There's no replacement for a father's impact.
And as a budding powerlifter recently learned, it can be felt long past they leave this earth.
Don't be fooled by her tall playful socks. The woman sporting them, Faith Foggy, is an intense powerlifter.
Also don't make assumptions about what's blasting in her ears for motivation.
"People think I may be listening to some trap music," said Foggy. "But honestly I may have 'He's Able' playing."
Bumping gospel music is far from her lone stimulus.
The Albany powerlifter joined the gym when she realized her weight getting out of hand.
"Freshman 15 was nothing. It was like Freshman 25 on up," Foggy joked. "By my senior year of college it was beyond that and I (brought) a little bit of pressure to me. And on top of that dealing with the sickness of my dad and he was a big motivation for me."
As a father should, Haywood Foggy, Jr. was the source of strength for his precious daughter her whole life.
Roles reversed when the 22-year Marine veteran's deteriorating health took away his ability to walk.
"I envisioned that every step I took while running was a step he could take one day."
Running evolved to weightlifting. The former Dougherty High shot put thrower has natural strength and the unconditional support from her father.

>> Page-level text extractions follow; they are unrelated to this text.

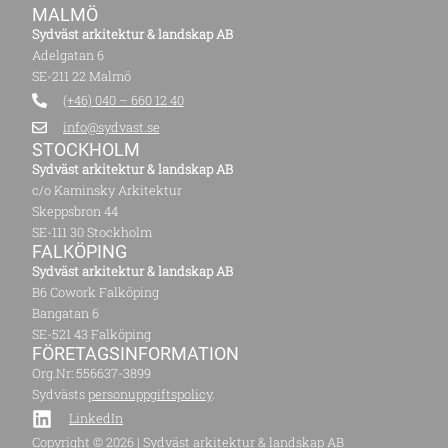
MALMÖ
Sydväst arkitektur & landskap AB
Adelgatan 6
SE-211 22 Malmö
(+46) 040 – 660 12 40
info@sydvast.se
STOCKHOLM
Sydväst arkitektur & landskap AB
c/o Kaminsky Arkitektur
Skeppsbron 44
SE-111 30 Stockholm
FALKÖPING
Sydväst arkitektur & landskap AB
B6 Cowork Falköping
Bangatan 6
SE-521 43 Falköping
FÖRETAGS­INFORMATION
Org.Nr: 556637-3899
Sydvästs
personuppgiftspolicy
.
LinkedIn
Copyright © 2026 | Sydväst arkitektur & landskap AB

"As far as me losing weight, I'm like, daddy I'm doing this, daddy I'm doing that, he would always say I'm proud of you."
"When it came down to me starting to lift, he was weak. His arms were pretty much just bone and I envisioned the muscle I gained was muscle I was giving to him," said Faith.

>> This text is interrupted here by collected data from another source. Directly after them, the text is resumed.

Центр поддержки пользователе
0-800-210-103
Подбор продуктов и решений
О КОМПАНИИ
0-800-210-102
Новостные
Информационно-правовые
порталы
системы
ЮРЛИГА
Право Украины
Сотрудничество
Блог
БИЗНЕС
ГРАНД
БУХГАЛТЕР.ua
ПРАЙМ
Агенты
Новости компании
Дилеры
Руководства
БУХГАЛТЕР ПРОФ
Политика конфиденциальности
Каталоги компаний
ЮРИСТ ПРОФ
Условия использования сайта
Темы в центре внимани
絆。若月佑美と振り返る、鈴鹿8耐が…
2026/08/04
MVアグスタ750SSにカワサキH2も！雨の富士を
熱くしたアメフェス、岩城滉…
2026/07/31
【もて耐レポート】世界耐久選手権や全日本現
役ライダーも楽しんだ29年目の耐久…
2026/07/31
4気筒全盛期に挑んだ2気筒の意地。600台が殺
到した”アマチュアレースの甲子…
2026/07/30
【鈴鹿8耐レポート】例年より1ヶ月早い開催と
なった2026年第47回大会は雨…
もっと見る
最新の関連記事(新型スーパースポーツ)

Their shared muscle propelled Faith to first place in the 2017 Atlanta Women's Open this May.
But her loving father who inspired her journey wasn't alive to witness it. Haywood Foggy, Jr. passed three years prior. That doesn't mean he wasn't right there with her when the bench press almost hindered her chances at first place.
"I'm thinking okay I'm doing it for daddy, I'm doing it for daddy. And it actually went up smoother than the last one. Because its that grind, that push. You got to really reach deep down for that inner person, that inner beast, that inner strength to really say you know what I may have a lot of weight on me but at the end of the day when I go down it must come back up," said Faith.
Foggy's win qualified her for the USAPL Raw National Powerlifting Championship in October. Her journey is far from over.
"I feel like if I give up on myself, I'm giving up on what dream he had for me."
"Year after year as I get better, who knows what's next. From nationals it's worlds, from worlds it Olympics, so you never know."
So far Faith has trained on her own.
She says she's looking for a coach to get her to where she needs to be for nationals.